Copy the lines of the material below word for word, leaving out the pictures.

Dataset records
********

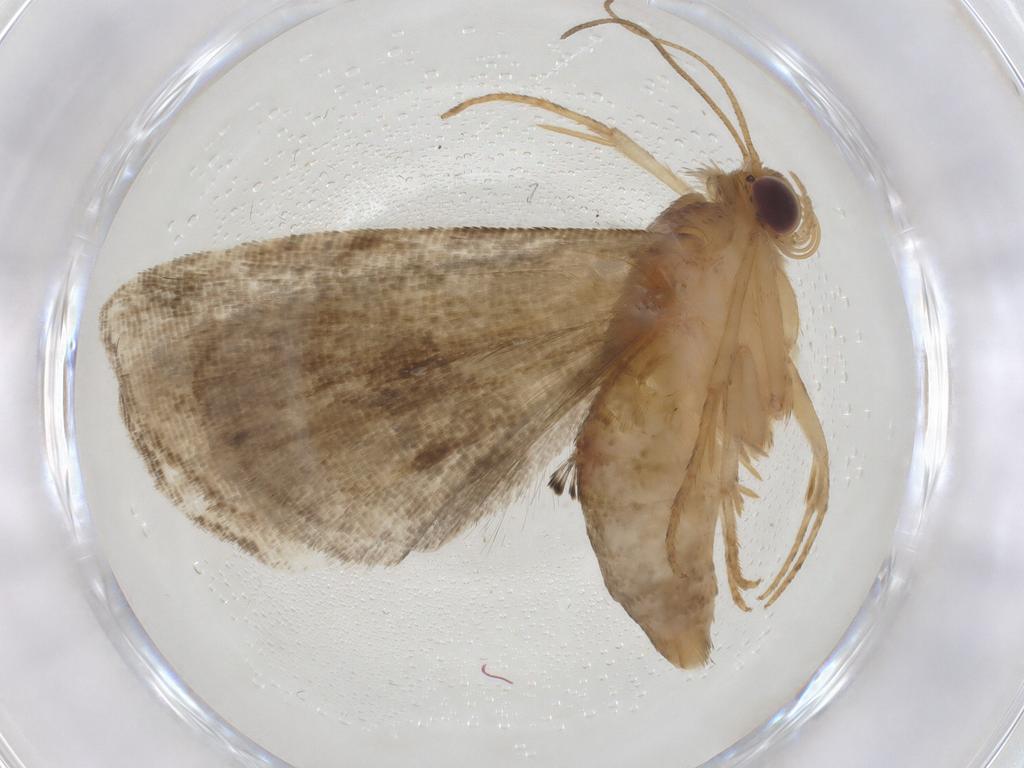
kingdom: Animalia
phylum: Arthropoda
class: Insecta
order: Lepidoptera
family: Noctuidae
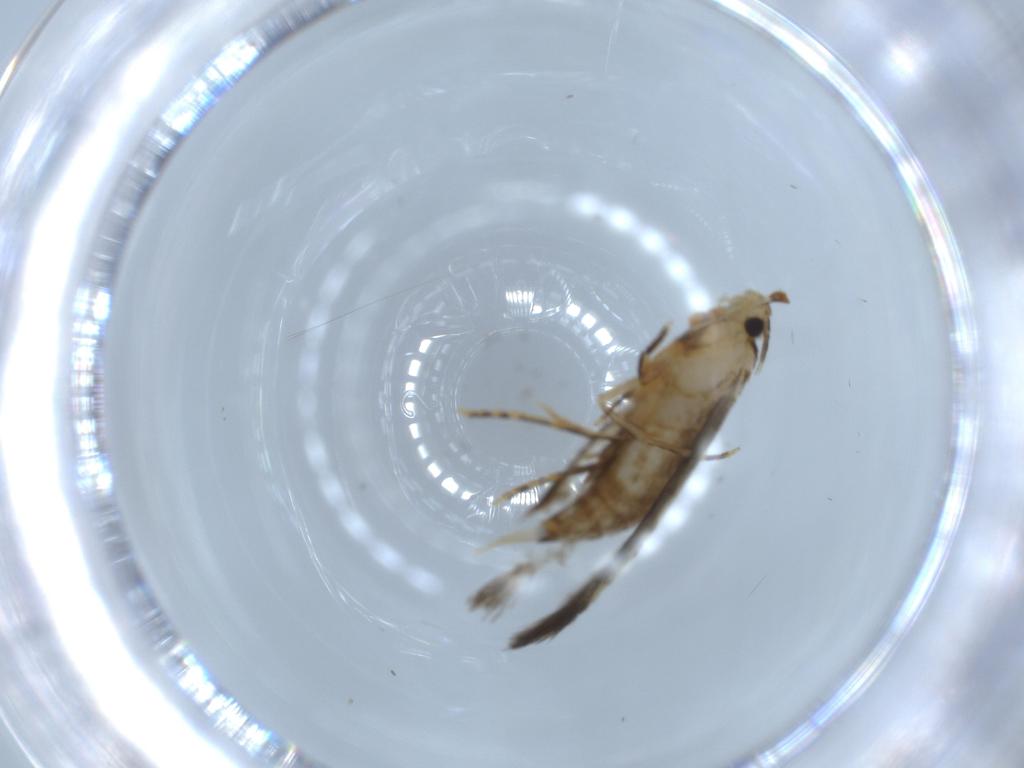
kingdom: Animalia
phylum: Arthropoda
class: Insecta
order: Lepidoptera
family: Tineidae
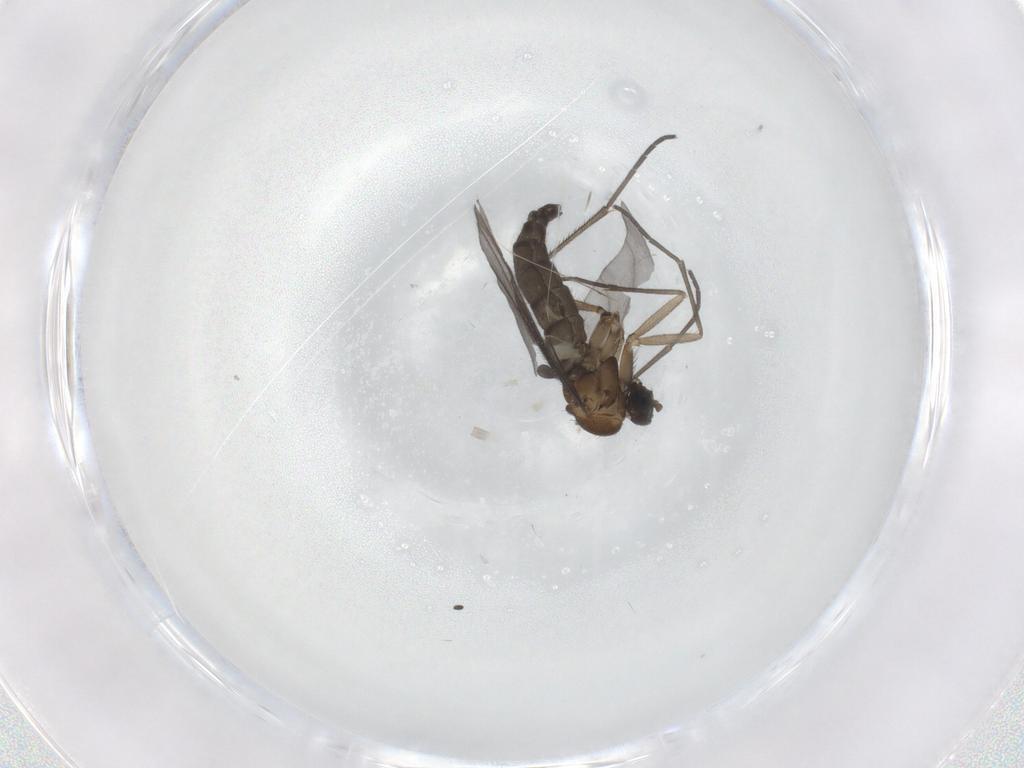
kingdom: Animalia
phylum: Arthropoda
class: Insecta
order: Diptera
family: Sciaridae
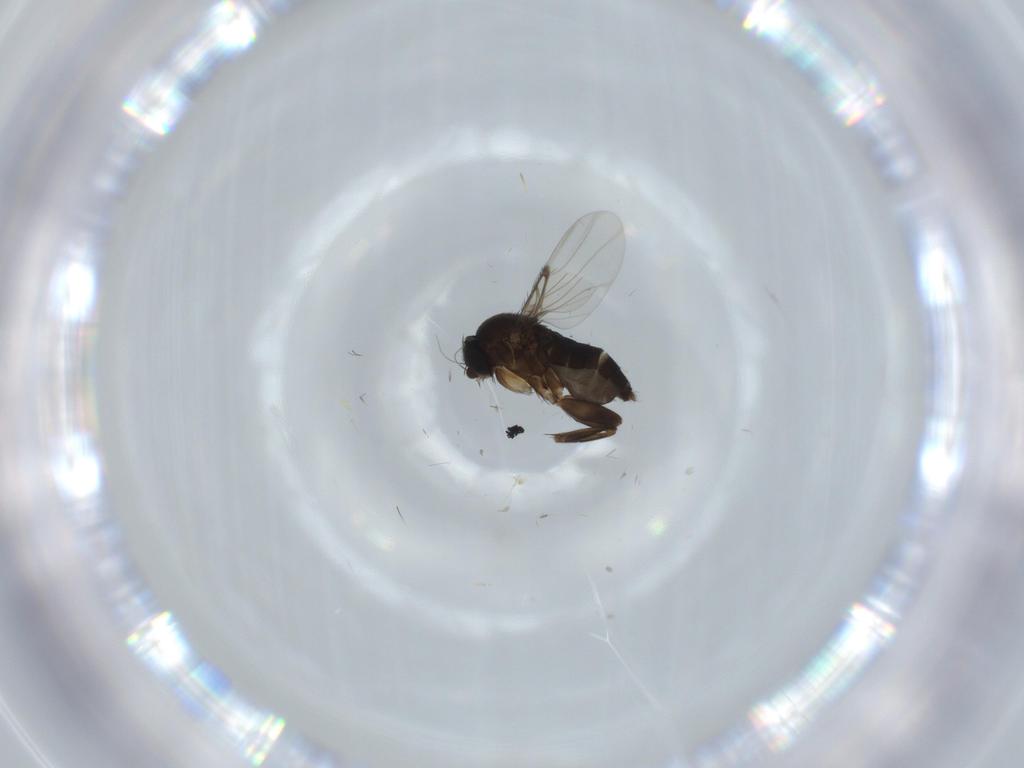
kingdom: Animalia
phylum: Arthropoda
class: Insecta
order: Diptera
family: Phoridae
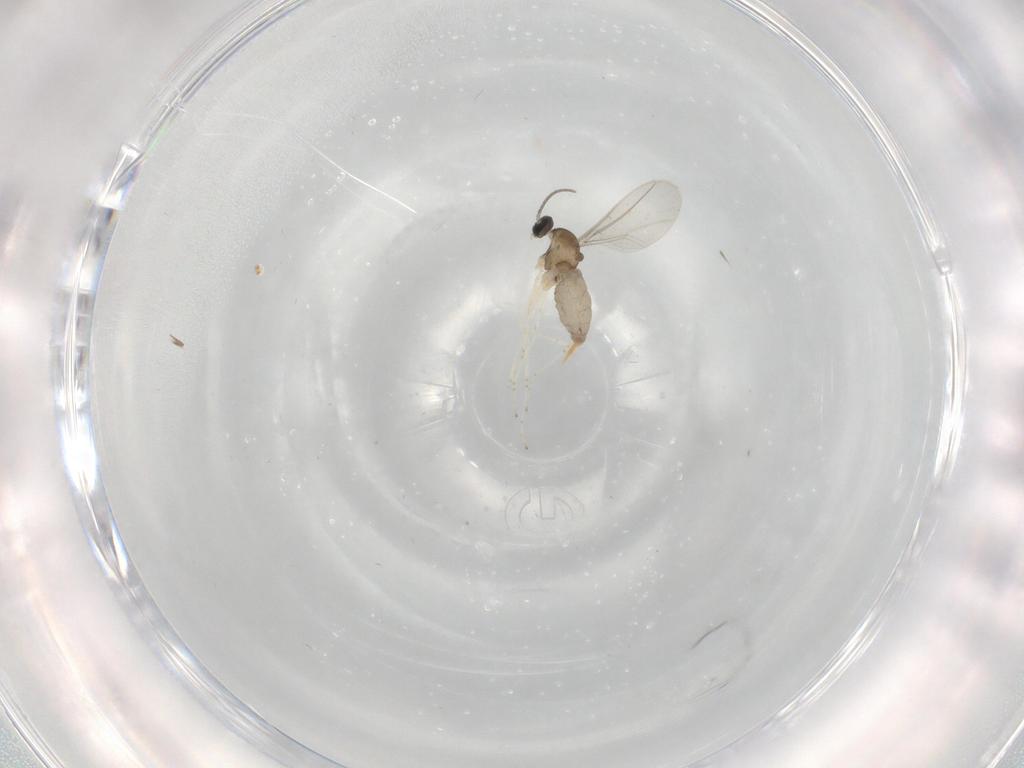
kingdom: Animalia
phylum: Arthropoda
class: Insecta
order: Diptera
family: Cecidomyiidae
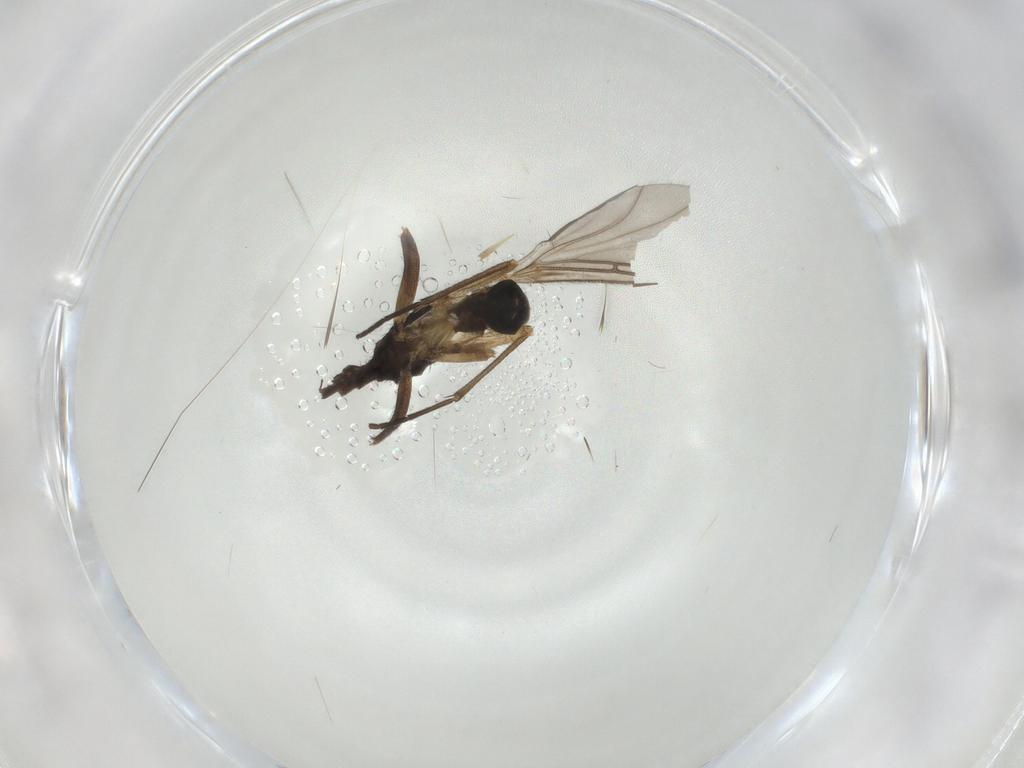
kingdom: Animalia
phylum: Arthropoda
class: Insecta
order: Diptera
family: Sciaridae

********

## ANSWER TO THIS PROBLEM
kingdom: Animalia
phylum: Arthropoda
class: Insecta
order: Lepidoptera
family: Noctuidae
kingdom: Animalia
phylum: Arthropoda
class: Insecta
order: Lepidoptera
family: Tineidae
kingdom: Animalia
phylum: Arthropoda
class: Insecta
order: Diptera
family: Sciaridae
kingdom: Animalia
phylum: Arthropoda
class: Insecta
order: Diptera
family: Phoridae
kingdom: Animalia
phylum: Arthropoda
class: Insecta
order: Diptera
family: Cecidomyiidae
kingdom: Animalia
phylum: Arthropoda
class: Insecta
order: Diptera
family: Sciaridae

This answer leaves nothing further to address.